Par quel mystère le chef spirituel d'une religion qui est en train de perdre du terrain dans de nombreuses régions du monde suscite-t-il une telle unanimité?
C'est que, pour le moment, François incarne parfaitement tout ce qu'il prêche. Avec naturel - «il a toujours été ainsi» témoignent ceux qui le connaissent depuis longtemps - et une apparente sincérité. Sa façon toute paternelle de souhaiter «bon appétit» aux foules qui viennent l'acclamer le dimanche sur la place Saint-Pierre, rend évidente cette proximité au monde qu'il voudrait voir vécue par le clergé. Les étreintes répétées aux enfants, aux malades, aux personnes âgées, aux handicapés indiquent l'attention pour les faibles, qu'il demande aux croyants d'avoir. Son dépouillement personnel - aucune croix précieuse, ni de grosses voitures, une sobre soutane blanche en toutes circonstances - met en évidence la pauvreté qu'il recommande à l'Eglise. Sa dénonciation persistante des injustices économiques trouve une caisse de résonance dans un monde en crise. Ses rires et son refus de «juger» quiconque, y compris les « personnes gay», ont remis au centre du message chrétien la «joie» et la «miséricorde», ses mots favoris . Comme si la figure du pape, avec François, était (re)devenue un modèle crédible, une autorité morale certifiée dans un monde qui en ressent le manque .

Au-delà de ce bilan indéniablement flatteur en termes d'image, pour l'instant il est impossible d'évaluer «l'effet François» sur la vitalité de l'Église ou la diffusion de son message.
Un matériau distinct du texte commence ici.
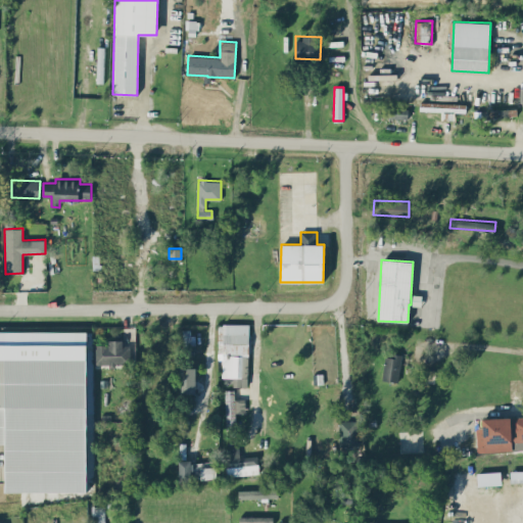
[(182,329),(183,359),(191,359),(191,344),(194,344),(193,329),(182,329)]
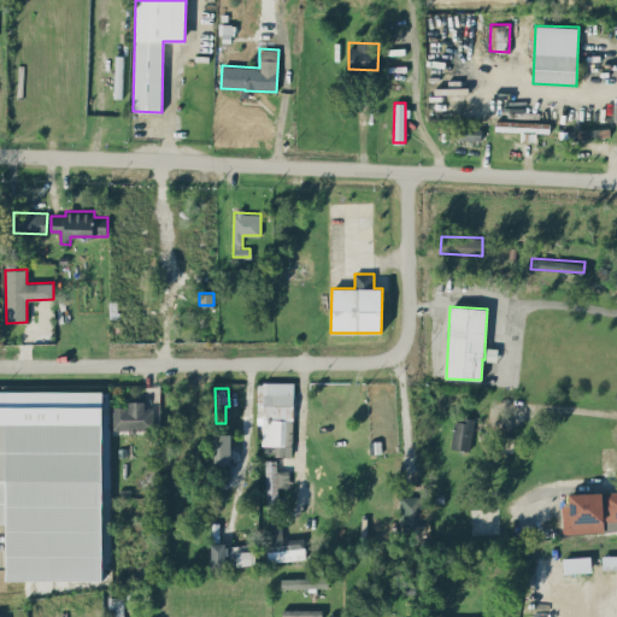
[(103,391),(0,389),(0,523),(6,523),(6,580),(103,580),(103,391)]
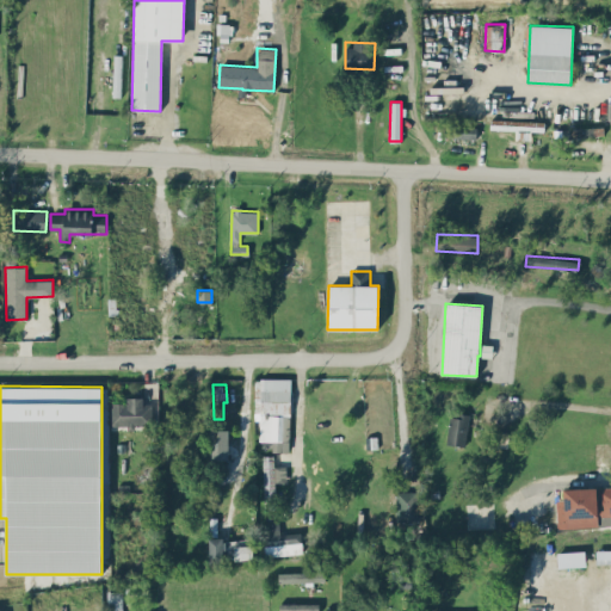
[(152,399),(127,399),(127,402),(109,402),(110,426),(128,425),(128,426),(152,426),(152,399)]
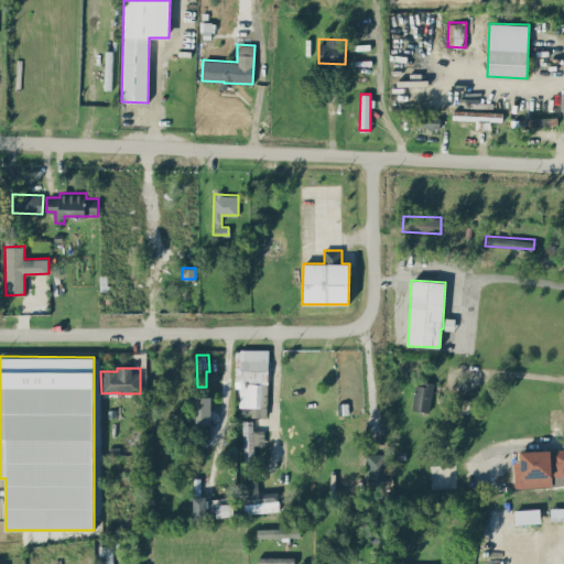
[(433,382),(425,381),(424,386),(415,384),(412,410),(430,412),(433,382)]
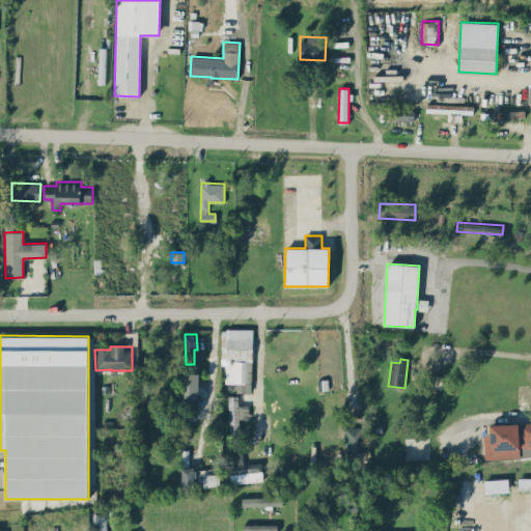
[(182,398),(198,399),(199,373),(183,372),(182,398)]
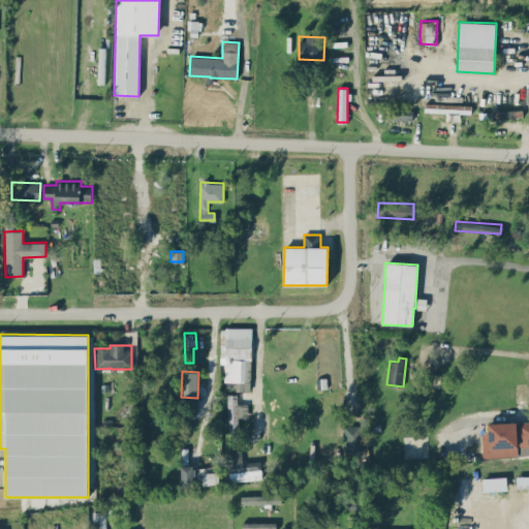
[(247,403),(237,403),(236,395),(228,395),(230,439),(239,438),(238,417),(248,417),(247,403)]
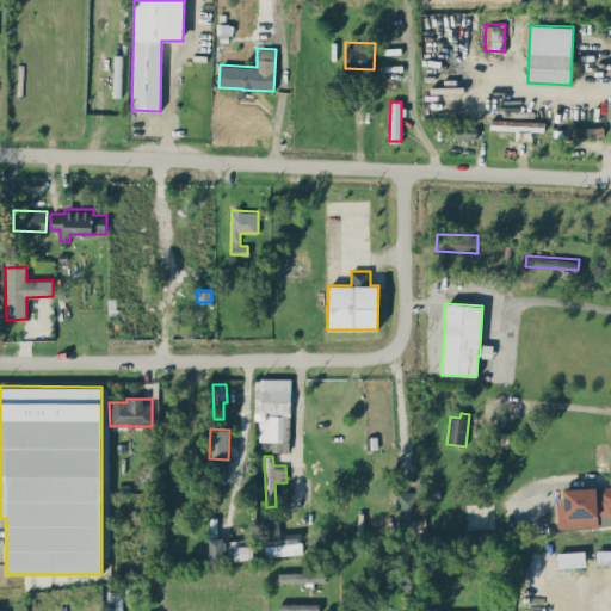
[(610,486),(563,488),(565,528),(610,525),(610,486)]
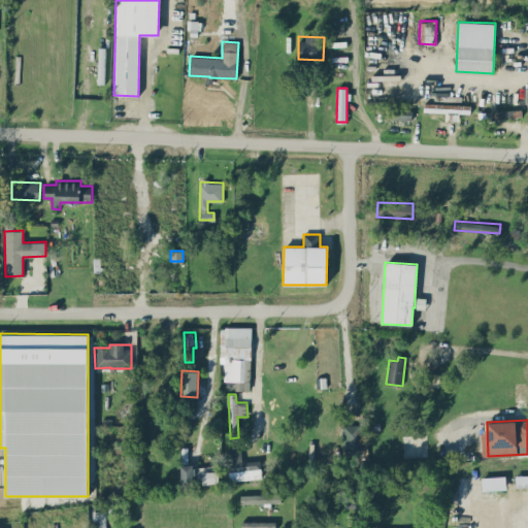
[(342,452),(361,451),(360,424),(341,425),(342,452)]
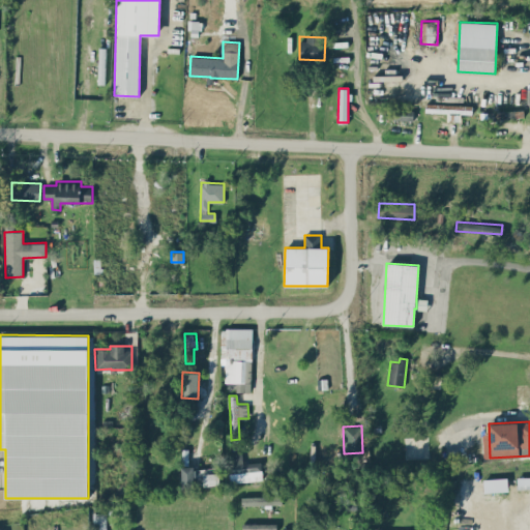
[(243,463),(242,453),(228,454),(231,482),(263,479),(261,461),(243,463)]
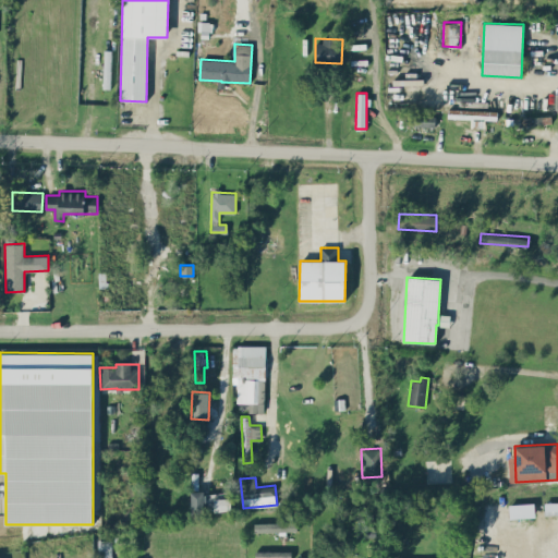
[(230,493),(191,494),(191,512),(231,511),(230,493)]
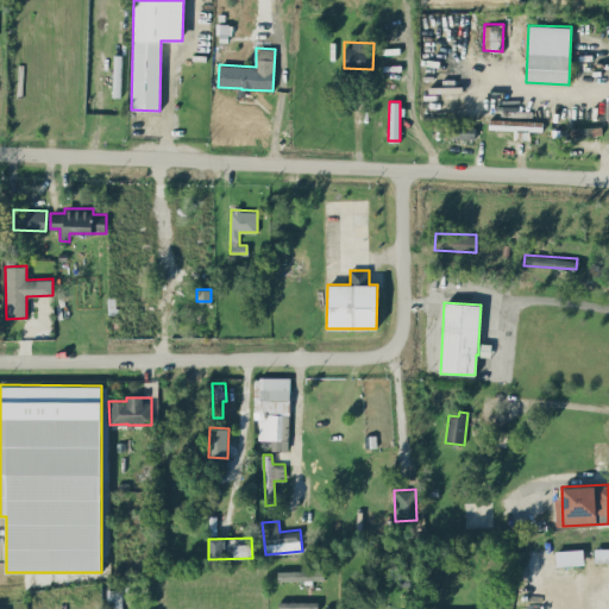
[(556,550),(556,565),(583,565),(583,548),(556,550)]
Seuls les Italiens l'ont éprouvé, il semble que la fréquentation des églises et le passage dans les confessionaux aient explosé ... Mais une chose est certaine: même si le pape argentin n'a pas introduit de changement dans la doctrine, ce «printemps romain» est soutenu sans réserve par les courants progressistes et soulève de fortes attentes: quelle place pour les femmes dans l'institution, quel regard pour les croyants qui ne sont «pas en règle avec les directives de la doctrine catholique, quel progrès sur la «démocratisation» et sur la transparence dans l'Eglise ?
Les prochains mois diront si François, personnalité de l'année pour Le Monde, a su ou pu y répondre de manière concrète. Ou si, comme il le prétend, «la première réforme est celle de la manière d'être».